Structurally, Constan sees AI as a real productivity technology that can reprice capital markets, but not without creating a distribution fight over who captures the gains. The long-run regime question is less whether AI works than whether its financing and social consequences trigger policy resistance or a broader reallocation of returns.
You cannot reliably identify a bubble top in real time; the best you can do is recognize the regime.
He says it is easy in retrospect but impossible to determine when a bubble will pop.
The current market looks like a bubble regime, with AI as the new catalyst and peaking behavior already visible.
He explicitly says the environment today looks similar to prior bubble environments and that we are in the peaking phase.
Bubble regimes tend to begin with a genuinely new thing: technology, regulatory change, monetary easing, or an exogenous shock.
He lays out the root-condition framework with multiple historical examples.
How do you define a bubble and how can investors see it in real time?
Andy says bubbles are incredibly easy to define in retrospect but nearly impossible in foresight. He emphasizes that the conversation should be about what is different in a bubble regime, not about predicting when a bubble will pop, which he calls the holy grail of investing that nobody can actually achieve.

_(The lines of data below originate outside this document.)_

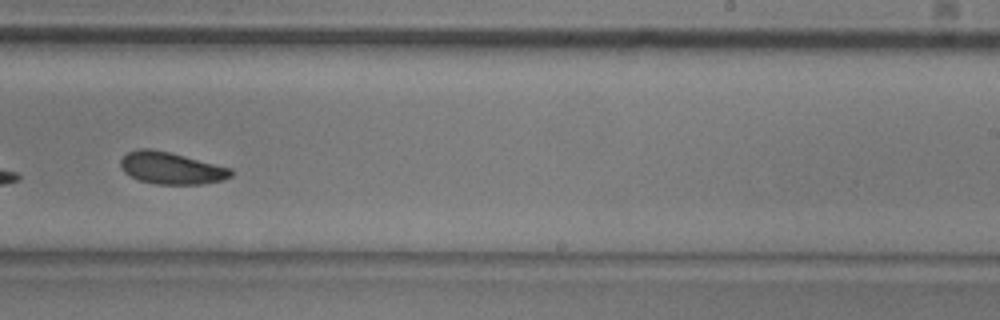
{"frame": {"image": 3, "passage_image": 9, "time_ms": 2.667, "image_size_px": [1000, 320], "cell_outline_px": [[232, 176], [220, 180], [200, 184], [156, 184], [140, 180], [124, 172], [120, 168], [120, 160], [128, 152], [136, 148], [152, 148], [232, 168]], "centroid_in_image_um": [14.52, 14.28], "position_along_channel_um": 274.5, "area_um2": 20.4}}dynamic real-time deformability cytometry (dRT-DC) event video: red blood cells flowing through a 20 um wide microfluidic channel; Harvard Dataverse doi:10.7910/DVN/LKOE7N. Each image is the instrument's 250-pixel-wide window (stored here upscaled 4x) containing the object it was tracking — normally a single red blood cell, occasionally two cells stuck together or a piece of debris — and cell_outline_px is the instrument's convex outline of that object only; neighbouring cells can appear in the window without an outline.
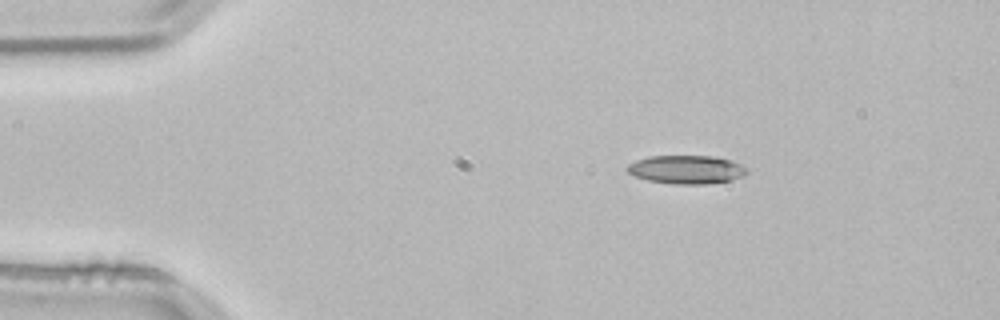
{"species": "common noctule bat (a hibernating species)", "species_latin": "Nyctalus noctula", "temperature_condition": "room temperature", "stored_images_in_passage": 2, "camera_frame_rate_fps": 3000, "um_per_image_px": 0.085, "animal": {"sex": "male", "body_mass_g": 21.5, "forearm_length_mm": 52.0}, "frame": {"image": 1, "passage_image": 1, "time_ms": 0.0, "image_size_px": [1000, 320], "cell_outline_px": [[748, 172], [744, 176], [728, 180], [704, 184], [676, 184], [648, 180], [636, 176], [628, 172], [624, 168], [628, 164], [636, 160], [648, 156], [712, 156], [732, 160], [748, 168]], "centroid_in_image_um": [58.34, 14.4], "position_along_channel_um": 26.7, "area_um2": 19.83}}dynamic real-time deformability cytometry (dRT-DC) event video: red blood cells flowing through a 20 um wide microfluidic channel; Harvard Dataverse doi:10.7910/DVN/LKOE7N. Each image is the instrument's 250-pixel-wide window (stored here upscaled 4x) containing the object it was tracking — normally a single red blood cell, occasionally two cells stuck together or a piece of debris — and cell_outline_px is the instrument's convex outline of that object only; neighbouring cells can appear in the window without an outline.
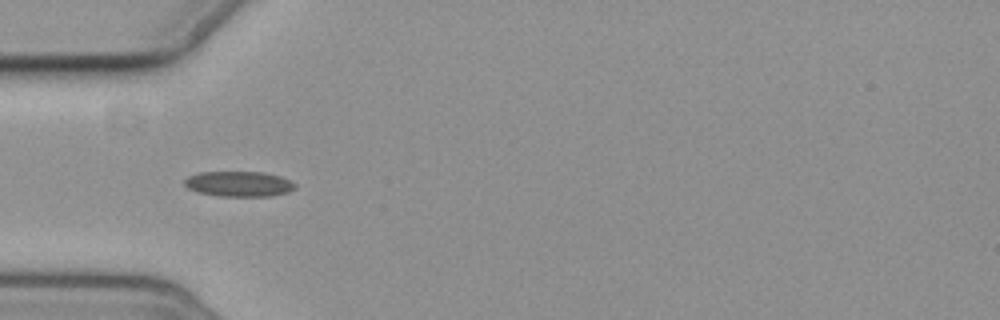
{"species": "common noctule bat (a hibernating species)", "species_latin": "Nyctalus noctula", "temperature_condition": "cold", "stored_images_in_passage": 7, "camera_frame_rate_fps": 3000, "um_per_image_px": 0.085, "animal": {"sex": "female", "body_mass_g": 19.3, "forearm_length_mm": 54.1}, "frame": {"image": 1, "passage_image": 6, "time_ms": 5.667, "image_size_px": [1000, 320], "cell_outline_px": [[296, 188], [288, 192], [272, 196], [216, 196], [196, 192], [188, 188], [184, 184], [184, 180], [188, 176], [200, 172], [264, 172], [280, 176], [296, 184]], "centroid_in_image_um": [20.29, 15.64], "position_along_channel_um": 64.7, "area_um2": 16.42}}
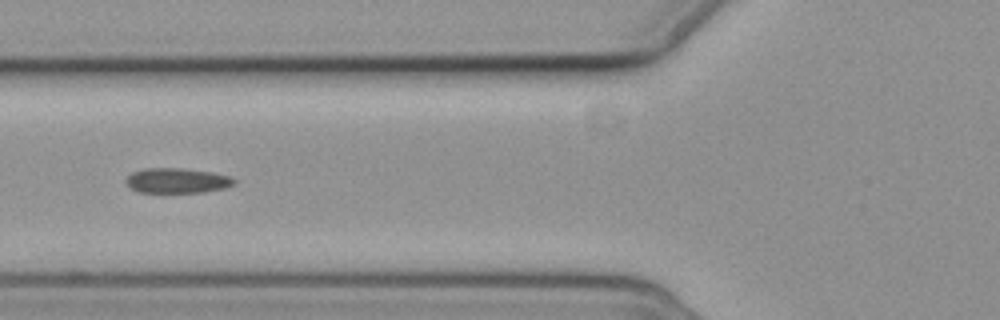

How do you separate a market that is expensive and overowned from one seeing bubble-like characteristics driven by a real technological breakthrough?
Andy first challenges the premise, arguing that current market prices are neither expensive nor cheap — every investor has exactly what they want to own at equilibrium. He says there is no such thing as overbought or oversold. He then explains that bubble regimes have identifiable root causes and characteristics, pointing to four similar environments in his career (1981-87, the internet bubble, 2005-2008 housing, and post-GFC government bonds), and notes that today's environment looks similar. He outlines that these regimes typically start with something new — in today's case, AI technology.
Did you have any takeaways from the Japan bubble of the 80s, given you were investing through it?
The speaker worked for Solomon Brothers, which had a massive presence in all those markets. As a personal investor on the sell side he was highly limited, but he remembers buying Japanese NIK put warrants in 1989 as the bubble peaked. He notes the Japanese bubble had many of the same aspects: a housing bubble, equity bubble, easy money driven bubble.